January brings all sorts of New Year’s Resolutions and goals. Often some of those are losing some weight and getting fit. The gyms are full and people have already hit the jogging trails. We want to get stronger, fitter and healthier in 2021. Have you ever made a sleep goal? Did you know that your other goals of getting fit could actually help you sleep better? We are confident that a little extra strength training can help you sleep better.
We can get fit and sleep more. They go hand and hand. Its the best of both worlds.
“We have solid evidence that exercise does, in fact, help you fall asleep more quickly and improves sleep quality,” says Charlene Gamaldo, M.D. , medical director of Johns Hopkins Center for Sleep at Howard County General Hospital.
Why Strength Training?
Most evidence and support of tying of exercise and sleep together is based on a moderate level of activity (brisk walking, cycling or jogging). There hasn’t been many studies that strength training (muscle strengthening activities like pushup, squats and weight training) directly helps you sleep better until recently in the Preventative Medicine Reports. They studied over 23,000 Germans and the study was the first of its kind. It was the first look to see if there was any correlation, even one day a week, strength training to sleep. Their conclusion, even though not extensive, was that moderate strength training can help you sleep better.

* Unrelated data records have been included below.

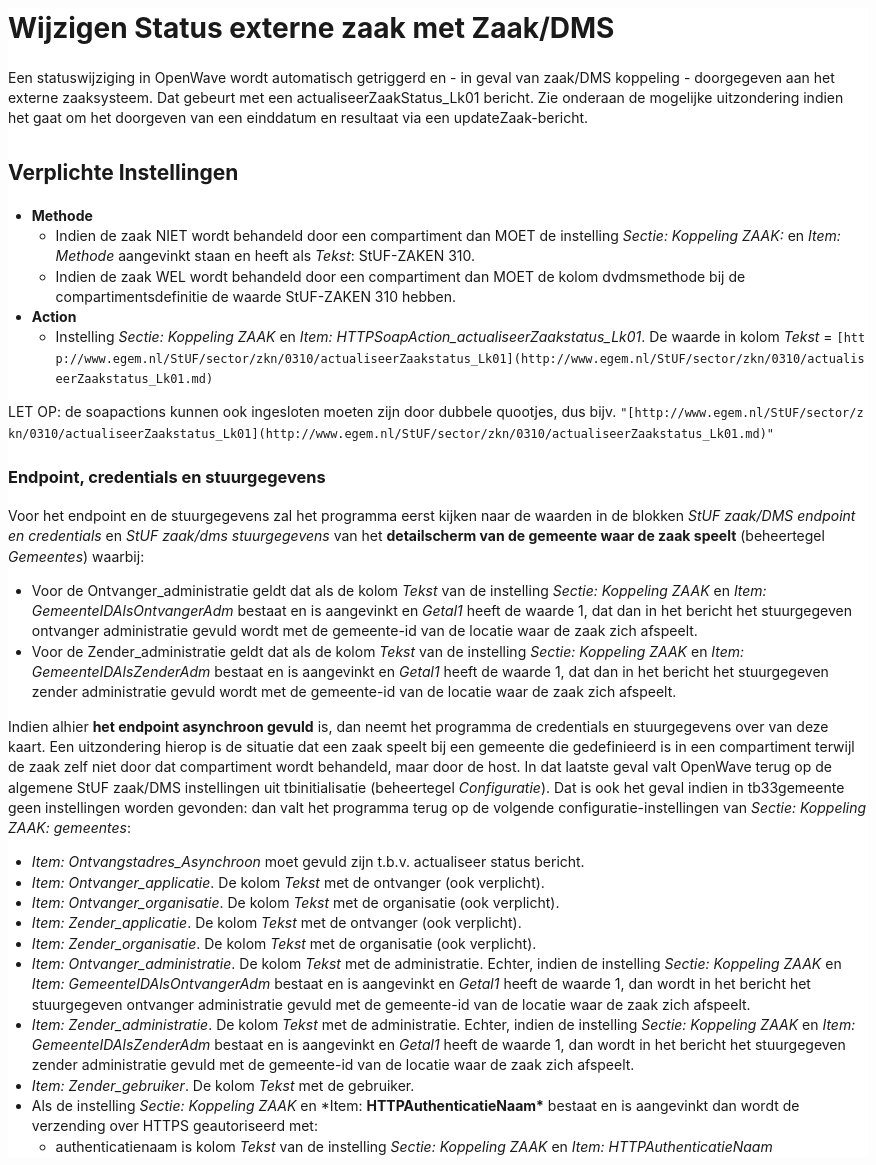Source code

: # Wijzigen Status externe zaak met Zaak/DMS

Een statuswijziging in OpenWave wordt automatisch getriggerd en - in geval van zaak/DMS koppeling - doorgegeven aan het externe zaaksysteem.
Dat gebeurt met een actualiseerZaakStatus_Lk01 bericht. Zie onderaan de mogelijke uitzondering indien het gaat om het doorgeven van een einddatum en resultaat via een updateZaak-bericht.

## Verplichte Instellingen

- **Methode**
  - Indien de zaak NIET wordt behandeld door een compartiment dan MOET de instelling _Sectie: Koppeling ZAAK:_ en _Item: Methode_ aangevinkt staan en heeft als _Tekst_: StUF-ZAKEN 310.
  - Indien de zaak WEL wordt behandeld door een compartiment dan MOET de kolom dvdmsmethode bij de compartimentsdefinitie de waarde StUF-ZAKEN 310 hebben.
- **Action**
  - Instelling _Sectie: Koppeling ZAAK_ en _Item: HTTPSoapAction_actualiseerZaakstatus_Lk01_. De waarde in kolom _Tekst_ = `[http://www.egem.nl/StUF/sector/zkn/0310/actualiseerZaakstatus_Lk01](http://www.egem.nl/StUF/sector/zkn/0310/actualiseerZaakstatus_Lk01.md)`

LET OP: de soapactions kunnen ook ingesloten moeten zijn door dubbele quootjes, dus bijv. `"[http://www.egem.nl/StUF/sector/zkn/0310/actualiseerZaakstatus_Lk01](http://www.egem.nl/StUF/sector/zkn/0310/actualiseerZaakstatus_Lk01.md)"`

### Endpoint, credentials en stuurgegevens

Voor het endpoint en de stuurgegevens zal het programma eerst kijken naar de waarden in de blokken _StUF zaak/DMS endpoint en credentials_ en _StUF zaak/dms stuurgegevens_ van het **detailscherm van de gemeente waar de zaak speelt** (beheertegel _Gemeentes_) waarbij:

- Voor de Ontvanger_administratie geldt dat als de kolom _Tekst_ van de instelling _Sectie: Koppeling ZAAK_ en _Item: GemeenteIDAlsOntvangerAdm_ bestaat en is aangevinkt en _Getal1_ heeft de waarde 1, dat dan in het bericht het stuurgegeven ontvanger administratie gevuld wordt met de gemeente-id van de locatie waar de zaak zich afspeelt.
- Voor de Zender_administratie geldt dat als de kolom _Tekst_ van de instelling _Sectie: Koppeling ZAAK_ en _Item: GemeenteIDAlsZenderAdm_ bestaat en is aangevinkt en _Getal1_ heeft de waarde 1, dat dan in het bericht het stuurgegeven zender administratie gevuld wordt met de gemeente-id van de locatie waar de zaak zich afspeelt.

Indien alhier **het endpoint asynchroon gevuld** is, dan neemt het programma de credentials en stuurgegevens over van deze kaart. Een uitzondering hierop is de situatie dat een zaak speelt bij een gemeente die gedefinieerd is in een compartiment terwijl de zaak zelf niet door dat compartiment wordt behandeld, maar door de host. In dat laatste geval valt OpenWave terug op de algemene StUF zaak/DMS instellingen uit tbinitialisatie (beheertegel _Configuratie_). Dat is ook het geval indien in tb33gemeente geen instellingen worden gevonden: dan valt het programma terug op de volgende configuratie-instellingen van _Sectie: Koppeling ZAAK: gemeentes_:

- _Item: Ontvangstadres_Asynchroon_ moet gevuld zijn t.b.v. actualiseer status bericht.
- _Item: Ontvanger_applicatie_. De kolom _Tekst_ met de ontvanger (ook verplicht).
- _Item: Ontvanger_organisatie_. De kolom _Tekst_ met de organisatie (ook verplicht).
- _Item: Zender_applicatie_. De kolom _Tekst_ met de ontvanger (ook verplicht).
- _Item: Zender_organisatie_. De kolom _Tekst_ met de organisatie (ook verplicht).
- _Item: Ontvanger_administratie_. De kolom _Tekst_ met de administratie. Echter, indien de instelling _Sectie: Koppeling ZAAK_ en _Item: GemeenteIDAlsOntvangerAdm_ bestaat en is aangevinkt en _Getal1_ heeft de waarde 1, dan wordt in het bericht het stuurgegeven ontvanger administratie gevuld met de gemeente-id van de locatie waar de zaak zich afspeelt.
- _Item: Zender_administratie_. De kolom _Tekst_ met de administratie. Echter, indien de instelling _Sectie: Koppeling ZAAK_ en _Item: GemeenteIDAlsZenderAdm_ bestaat en is aangevinkt en _Getal1_ heeft de waarde 1, dan wordt in het bericht het stuurgegeven zender administratie gevuld met de gemeente-id van de locatie waar de zaak zich afspeelt.
- _Item: Zender_gebruiker_. De kolom _Tekst_ met de gebruiker.
- Als de instelling _Sectie: Koppeling ZAAK_ en \*Item: **HTTPAuthenticatieNaam\*** bestaat en is aangevinkt dan wordt de verzending over HTTPS geautoriseerd met:
  - authenticatienaam is kolom _Tekst_ van de instelling _Sectie: Koppeling ZAAK_ en _Item: HTTPAuthenticatieNaam_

Where to Start Strength Training?
- Hire a certified strength and condition coach. We recommend if you have no experience with strength training to first hire a trainer coach who can help you with technique, a plan and help you accomplish your goals.
- Body Weight. We recommend starting with body weight exercises; push ups, air squats, box step ups, tricep dips, etc
- Start small and grow into it. The goal is to sleep better and get fit at the same time. Don’t expect to set any weight lifting Olympic records where you need to wear a spandex outfit and snort smelling salts before you begin. Start with light weights and high reps. 10-15 reps for 5 sets.

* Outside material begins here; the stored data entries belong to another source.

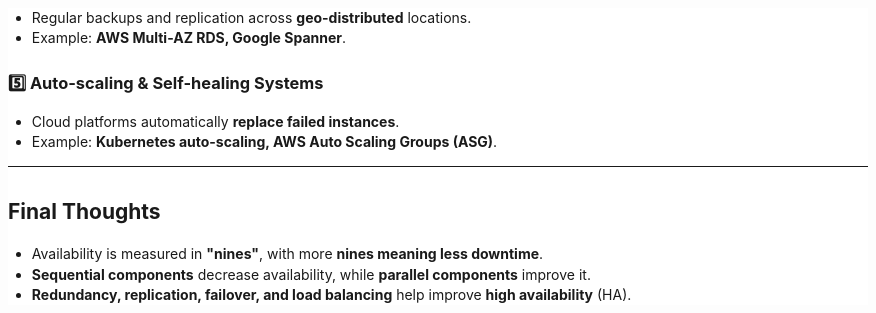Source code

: -   Regular backups and replication across **geo-distributed** locations.
-   Example: **AWS Multi-AZ RDS, Google Spanner**.

### **5️⃣ Auto-scaling & Self-healing Systems**

-   Cloud platforms automatically **replace failed instances**.
-   Example: **Kubernetes auto-scaling, AWS Auto Scaling Groups (ASG)**.

---

## **Final Thoughts**

-   Availability is measured in **"nines"**, with more **nines meaning less downtime**.
-   **Sequential components** decrease availability, while **parallel components** improve it.
-   **Redundancy, replication, failover, and load balancing** help improve **high availability** (HA).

- Focus on each body part. Take days to cycle through working on pushing and pulling. Front and back legs, front and back arms, chest and back. Shoulders and core.
- See a doctor before you begin if you have any other pre-existing health conditions.
When Will I See a Sleep Benefit?
The good news: People who engage in at least 30 minutes of moderate aerobic exercise may see a difference in sleep quality that same night. “It’s generally not going to take months or years to see a benefit,” says Dr. Gamaldo. “And patients don’t need to feel like they have to train for the Boston Marathon to become a better sleeper.” The key is to stick with it and find an exercise that you will like and see results.
When Should I Work Out?
“We really want to encourage people to exercise, just be mindful of timing and whether it seems to affect your ability to get optimal sleep quality,” Dr. Gamaldo says. If you workout too close to bedtime it may affect your ability to fall asleep. Although this is a great piece of advice it is different for everyone. Read more about when in your day to work out to help benefit your sleep.
Sweet Cycle of Sleep
In a world where over 70 million Americans suffer with some sort of sleep disorder we are encouraged that strength training & exercise help you sleep. We also know that sleeping better helps you in your fitness goals and weight loss. Its a wonderful cycle. More Sleep -> Better Fitness. More Fitness -> Better Sleep.